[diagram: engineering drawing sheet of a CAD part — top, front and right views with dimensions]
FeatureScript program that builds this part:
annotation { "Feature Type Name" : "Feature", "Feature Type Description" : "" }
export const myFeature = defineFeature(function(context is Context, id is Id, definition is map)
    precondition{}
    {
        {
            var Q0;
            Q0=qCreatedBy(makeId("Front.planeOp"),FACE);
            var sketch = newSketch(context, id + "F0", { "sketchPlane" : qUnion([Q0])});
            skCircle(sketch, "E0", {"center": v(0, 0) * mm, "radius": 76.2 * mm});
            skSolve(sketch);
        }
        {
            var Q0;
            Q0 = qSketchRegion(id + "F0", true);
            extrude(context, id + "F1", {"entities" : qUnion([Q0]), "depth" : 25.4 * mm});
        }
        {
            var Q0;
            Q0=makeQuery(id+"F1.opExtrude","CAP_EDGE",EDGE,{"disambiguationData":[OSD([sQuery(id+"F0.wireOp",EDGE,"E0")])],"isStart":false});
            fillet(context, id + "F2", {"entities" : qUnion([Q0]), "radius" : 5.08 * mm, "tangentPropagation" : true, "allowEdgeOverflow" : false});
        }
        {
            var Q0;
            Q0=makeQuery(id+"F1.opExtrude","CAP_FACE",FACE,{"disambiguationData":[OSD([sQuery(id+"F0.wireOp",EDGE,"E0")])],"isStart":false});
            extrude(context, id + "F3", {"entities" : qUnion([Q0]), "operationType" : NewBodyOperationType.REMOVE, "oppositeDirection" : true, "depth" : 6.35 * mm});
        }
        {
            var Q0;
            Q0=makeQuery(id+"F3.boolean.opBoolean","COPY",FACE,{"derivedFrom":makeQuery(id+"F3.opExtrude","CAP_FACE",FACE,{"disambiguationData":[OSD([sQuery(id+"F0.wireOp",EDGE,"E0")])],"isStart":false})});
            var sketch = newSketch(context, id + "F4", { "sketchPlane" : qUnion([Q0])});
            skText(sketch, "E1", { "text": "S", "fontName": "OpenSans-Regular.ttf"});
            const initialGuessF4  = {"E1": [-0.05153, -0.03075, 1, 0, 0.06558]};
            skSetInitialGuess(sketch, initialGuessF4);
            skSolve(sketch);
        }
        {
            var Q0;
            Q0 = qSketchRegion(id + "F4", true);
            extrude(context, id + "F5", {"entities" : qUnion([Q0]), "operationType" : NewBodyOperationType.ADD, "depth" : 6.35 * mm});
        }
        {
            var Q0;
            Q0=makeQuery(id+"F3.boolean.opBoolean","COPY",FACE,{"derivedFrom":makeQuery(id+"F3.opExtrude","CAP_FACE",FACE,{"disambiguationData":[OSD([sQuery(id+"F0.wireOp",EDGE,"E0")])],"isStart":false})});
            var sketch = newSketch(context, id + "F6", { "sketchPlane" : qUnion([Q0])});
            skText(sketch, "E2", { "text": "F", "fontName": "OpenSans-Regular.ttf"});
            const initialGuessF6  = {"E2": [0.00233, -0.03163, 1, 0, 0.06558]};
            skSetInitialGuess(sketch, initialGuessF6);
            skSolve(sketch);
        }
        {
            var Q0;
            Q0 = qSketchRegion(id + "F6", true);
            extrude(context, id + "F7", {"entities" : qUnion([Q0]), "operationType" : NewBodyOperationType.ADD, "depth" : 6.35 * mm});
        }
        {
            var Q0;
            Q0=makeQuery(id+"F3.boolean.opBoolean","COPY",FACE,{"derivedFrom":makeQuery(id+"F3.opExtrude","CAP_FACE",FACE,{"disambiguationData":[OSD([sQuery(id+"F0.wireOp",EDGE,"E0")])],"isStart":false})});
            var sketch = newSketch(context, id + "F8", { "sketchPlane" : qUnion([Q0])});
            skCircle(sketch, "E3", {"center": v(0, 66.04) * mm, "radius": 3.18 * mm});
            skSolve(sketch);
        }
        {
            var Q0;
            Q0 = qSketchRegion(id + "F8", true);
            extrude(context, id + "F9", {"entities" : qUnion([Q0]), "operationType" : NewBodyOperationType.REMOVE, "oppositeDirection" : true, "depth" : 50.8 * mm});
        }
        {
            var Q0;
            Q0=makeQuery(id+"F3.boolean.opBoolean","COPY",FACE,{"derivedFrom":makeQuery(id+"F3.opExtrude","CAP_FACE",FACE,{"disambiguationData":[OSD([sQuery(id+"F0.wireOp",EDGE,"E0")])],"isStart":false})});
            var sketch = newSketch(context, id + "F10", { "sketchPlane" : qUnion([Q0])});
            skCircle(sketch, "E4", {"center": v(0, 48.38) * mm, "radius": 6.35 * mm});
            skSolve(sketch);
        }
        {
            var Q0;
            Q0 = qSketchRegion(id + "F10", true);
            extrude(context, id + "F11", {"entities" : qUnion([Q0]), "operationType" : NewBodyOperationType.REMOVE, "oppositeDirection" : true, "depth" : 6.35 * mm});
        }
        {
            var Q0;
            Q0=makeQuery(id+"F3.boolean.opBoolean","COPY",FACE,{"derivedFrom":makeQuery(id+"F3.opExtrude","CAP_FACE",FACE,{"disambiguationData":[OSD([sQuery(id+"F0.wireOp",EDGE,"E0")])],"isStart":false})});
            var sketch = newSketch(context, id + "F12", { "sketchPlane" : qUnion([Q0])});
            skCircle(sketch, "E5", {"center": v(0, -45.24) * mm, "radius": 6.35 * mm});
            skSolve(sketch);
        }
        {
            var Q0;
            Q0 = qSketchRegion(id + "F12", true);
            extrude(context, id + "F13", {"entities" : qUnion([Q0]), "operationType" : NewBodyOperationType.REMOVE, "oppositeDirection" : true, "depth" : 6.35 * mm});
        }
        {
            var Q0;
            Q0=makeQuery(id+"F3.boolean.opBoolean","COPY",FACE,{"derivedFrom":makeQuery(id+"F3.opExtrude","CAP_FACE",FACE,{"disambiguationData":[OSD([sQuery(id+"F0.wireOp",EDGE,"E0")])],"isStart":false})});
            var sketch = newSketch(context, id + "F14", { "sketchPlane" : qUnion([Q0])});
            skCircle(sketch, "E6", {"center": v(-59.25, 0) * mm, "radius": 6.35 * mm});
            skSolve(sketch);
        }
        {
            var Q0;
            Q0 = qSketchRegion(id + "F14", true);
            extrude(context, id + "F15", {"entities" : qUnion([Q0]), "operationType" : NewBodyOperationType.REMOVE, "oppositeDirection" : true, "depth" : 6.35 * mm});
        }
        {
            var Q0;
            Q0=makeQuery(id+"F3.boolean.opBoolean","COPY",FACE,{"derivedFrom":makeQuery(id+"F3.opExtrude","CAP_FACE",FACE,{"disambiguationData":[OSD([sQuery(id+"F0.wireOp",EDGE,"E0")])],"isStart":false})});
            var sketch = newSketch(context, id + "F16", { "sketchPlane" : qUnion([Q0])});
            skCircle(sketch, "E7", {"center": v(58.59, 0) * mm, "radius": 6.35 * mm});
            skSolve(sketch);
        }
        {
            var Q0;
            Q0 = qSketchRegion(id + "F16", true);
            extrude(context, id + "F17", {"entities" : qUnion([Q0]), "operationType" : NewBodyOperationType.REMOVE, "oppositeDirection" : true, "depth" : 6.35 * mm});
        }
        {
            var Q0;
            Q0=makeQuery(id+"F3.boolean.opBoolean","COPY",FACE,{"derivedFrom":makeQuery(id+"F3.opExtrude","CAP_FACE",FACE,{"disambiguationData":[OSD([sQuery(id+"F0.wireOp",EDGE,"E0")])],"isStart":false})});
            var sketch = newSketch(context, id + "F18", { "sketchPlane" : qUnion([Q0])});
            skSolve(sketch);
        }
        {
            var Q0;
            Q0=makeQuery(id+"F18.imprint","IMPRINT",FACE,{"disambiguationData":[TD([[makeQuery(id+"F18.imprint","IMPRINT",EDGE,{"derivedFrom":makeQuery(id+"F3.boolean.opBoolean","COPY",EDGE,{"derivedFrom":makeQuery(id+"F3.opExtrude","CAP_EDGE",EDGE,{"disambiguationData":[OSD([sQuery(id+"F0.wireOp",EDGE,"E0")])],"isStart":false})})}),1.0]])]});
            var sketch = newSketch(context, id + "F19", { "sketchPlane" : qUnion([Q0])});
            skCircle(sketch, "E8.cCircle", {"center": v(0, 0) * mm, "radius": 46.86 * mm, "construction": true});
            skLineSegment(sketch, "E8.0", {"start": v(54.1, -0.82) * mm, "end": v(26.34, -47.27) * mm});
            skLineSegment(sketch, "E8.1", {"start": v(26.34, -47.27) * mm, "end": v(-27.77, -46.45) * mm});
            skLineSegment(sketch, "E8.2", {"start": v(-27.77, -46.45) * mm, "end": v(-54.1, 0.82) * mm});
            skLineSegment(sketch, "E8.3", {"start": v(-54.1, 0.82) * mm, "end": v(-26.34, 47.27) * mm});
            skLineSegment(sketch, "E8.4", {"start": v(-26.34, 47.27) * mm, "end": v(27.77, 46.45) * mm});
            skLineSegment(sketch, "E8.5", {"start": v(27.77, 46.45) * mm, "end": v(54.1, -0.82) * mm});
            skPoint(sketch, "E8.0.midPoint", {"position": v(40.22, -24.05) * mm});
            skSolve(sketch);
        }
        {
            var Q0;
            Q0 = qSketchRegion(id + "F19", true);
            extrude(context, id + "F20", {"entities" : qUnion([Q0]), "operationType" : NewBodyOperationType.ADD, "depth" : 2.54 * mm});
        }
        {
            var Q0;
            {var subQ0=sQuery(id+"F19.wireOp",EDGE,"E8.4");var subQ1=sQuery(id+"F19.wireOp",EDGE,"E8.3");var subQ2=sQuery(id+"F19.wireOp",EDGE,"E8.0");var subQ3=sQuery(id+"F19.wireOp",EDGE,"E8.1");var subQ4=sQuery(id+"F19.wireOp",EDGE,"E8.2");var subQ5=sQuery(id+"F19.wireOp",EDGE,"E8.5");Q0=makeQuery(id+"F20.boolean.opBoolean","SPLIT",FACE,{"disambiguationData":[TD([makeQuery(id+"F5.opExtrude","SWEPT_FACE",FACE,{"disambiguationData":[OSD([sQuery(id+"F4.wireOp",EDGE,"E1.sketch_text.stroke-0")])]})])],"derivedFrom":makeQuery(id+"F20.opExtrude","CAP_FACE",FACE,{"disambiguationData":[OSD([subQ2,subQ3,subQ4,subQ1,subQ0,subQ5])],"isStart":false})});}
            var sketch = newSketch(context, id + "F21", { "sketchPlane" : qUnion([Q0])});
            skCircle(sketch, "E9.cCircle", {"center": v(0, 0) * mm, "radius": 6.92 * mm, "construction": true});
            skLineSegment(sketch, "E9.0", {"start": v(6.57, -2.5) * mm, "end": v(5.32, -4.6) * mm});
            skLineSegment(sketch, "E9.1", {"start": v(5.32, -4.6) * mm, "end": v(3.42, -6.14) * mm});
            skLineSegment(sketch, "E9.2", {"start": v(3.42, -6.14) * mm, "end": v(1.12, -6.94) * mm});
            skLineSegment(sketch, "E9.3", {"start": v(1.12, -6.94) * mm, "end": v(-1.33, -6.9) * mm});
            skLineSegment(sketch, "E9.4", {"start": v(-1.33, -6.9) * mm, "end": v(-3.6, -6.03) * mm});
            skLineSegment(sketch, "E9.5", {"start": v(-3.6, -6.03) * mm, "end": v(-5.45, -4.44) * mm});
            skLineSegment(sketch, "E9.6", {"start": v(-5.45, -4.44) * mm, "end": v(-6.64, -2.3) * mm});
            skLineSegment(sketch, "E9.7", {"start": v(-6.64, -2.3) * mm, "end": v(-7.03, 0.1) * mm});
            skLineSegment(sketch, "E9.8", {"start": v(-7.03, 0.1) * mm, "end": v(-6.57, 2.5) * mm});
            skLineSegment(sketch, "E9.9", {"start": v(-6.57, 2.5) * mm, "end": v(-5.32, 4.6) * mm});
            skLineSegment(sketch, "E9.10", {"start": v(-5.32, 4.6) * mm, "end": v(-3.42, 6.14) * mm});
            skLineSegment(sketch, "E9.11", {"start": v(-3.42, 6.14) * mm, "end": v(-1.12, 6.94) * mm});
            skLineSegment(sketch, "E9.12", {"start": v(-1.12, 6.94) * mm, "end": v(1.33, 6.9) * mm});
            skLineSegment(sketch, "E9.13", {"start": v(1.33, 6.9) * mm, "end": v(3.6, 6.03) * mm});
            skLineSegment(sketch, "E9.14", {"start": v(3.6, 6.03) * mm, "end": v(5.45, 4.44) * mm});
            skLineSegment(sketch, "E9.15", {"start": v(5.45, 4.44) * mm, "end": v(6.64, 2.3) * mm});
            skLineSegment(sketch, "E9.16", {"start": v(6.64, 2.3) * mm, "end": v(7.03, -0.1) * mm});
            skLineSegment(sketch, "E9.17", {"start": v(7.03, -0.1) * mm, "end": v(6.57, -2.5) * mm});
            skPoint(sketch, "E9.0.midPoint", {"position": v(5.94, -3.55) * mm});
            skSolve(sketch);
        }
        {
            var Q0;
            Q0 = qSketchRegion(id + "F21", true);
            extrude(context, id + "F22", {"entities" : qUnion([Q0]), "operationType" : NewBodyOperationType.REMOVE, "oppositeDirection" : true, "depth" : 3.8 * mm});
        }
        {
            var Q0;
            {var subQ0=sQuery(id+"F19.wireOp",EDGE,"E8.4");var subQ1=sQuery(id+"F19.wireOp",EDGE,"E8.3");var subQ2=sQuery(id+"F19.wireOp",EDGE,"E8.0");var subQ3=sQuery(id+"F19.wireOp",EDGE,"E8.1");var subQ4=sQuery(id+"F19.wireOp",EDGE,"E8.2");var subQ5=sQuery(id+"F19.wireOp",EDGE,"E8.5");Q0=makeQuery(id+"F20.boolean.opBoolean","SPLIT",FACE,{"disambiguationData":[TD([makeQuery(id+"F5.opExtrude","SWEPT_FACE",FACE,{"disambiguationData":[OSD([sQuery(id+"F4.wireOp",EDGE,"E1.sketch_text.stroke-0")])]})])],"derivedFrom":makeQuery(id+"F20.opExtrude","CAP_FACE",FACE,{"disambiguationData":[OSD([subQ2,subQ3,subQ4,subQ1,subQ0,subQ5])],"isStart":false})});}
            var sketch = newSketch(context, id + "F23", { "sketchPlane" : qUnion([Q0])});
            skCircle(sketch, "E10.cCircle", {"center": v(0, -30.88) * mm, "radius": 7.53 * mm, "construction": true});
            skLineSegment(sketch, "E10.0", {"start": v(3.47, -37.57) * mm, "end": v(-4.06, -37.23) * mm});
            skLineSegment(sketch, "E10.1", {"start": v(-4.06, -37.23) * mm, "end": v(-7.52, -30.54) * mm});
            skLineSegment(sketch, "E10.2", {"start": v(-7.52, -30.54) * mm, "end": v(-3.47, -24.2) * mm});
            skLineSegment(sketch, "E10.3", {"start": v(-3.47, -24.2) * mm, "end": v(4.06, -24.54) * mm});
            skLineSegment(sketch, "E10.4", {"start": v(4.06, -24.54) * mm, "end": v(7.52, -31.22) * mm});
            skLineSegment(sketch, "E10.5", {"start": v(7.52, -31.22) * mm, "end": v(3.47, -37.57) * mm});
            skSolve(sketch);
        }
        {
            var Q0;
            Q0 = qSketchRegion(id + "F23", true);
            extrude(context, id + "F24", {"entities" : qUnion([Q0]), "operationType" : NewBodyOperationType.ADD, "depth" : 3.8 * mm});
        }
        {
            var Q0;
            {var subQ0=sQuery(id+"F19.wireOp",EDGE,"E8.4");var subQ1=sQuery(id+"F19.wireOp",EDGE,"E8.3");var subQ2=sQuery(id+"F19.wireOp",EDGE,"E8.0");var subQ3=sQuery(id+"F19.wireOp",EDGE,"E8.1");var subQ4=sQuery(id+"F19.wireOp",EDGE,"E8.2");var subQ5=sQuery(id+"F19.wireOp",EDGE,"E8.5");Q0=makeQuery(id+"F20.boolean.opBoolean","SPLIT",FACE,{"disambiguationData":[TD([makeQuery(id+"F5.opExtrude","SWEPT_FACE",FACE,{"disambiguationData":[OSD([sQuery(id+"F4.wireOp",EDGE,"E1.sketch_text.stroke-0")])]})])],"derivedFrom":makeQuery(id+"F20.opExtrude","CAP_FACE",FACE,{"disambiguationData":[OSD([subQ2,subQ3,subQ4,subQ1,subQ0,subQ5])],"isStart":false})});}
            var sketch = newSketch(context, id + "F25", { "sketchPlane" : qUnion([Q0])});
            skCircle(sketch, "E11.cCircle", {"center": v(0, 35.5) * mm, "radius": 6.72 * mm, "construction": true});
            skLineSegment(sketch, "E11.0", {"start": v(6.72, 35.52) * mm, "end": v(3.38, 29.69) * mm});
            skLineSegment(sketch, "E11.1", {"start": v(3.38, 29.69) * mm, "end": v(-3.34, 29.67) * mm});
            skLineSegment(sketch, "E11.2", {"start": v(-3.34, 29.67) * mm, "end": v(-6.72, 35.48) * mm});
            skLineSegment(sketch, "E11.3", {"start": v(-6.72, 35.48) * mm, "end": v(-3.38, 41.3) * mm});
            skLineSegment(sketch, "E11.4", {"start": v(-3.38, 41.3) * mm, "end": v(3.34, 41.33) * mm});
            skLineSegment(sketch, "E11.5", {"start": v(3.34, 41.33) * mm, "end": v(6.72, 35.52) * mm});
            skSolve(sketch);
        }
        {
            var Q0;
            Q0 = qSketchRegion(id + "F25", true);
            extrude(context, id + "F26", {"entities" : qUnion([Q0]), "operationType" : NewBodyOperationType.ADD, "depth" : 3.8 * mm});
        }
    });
--------------------------------------------------
Problem requirements. Count the lines in the records that contain the string "position", treating uppercase and lowercase as different, and reply with the number alone.

The output. 2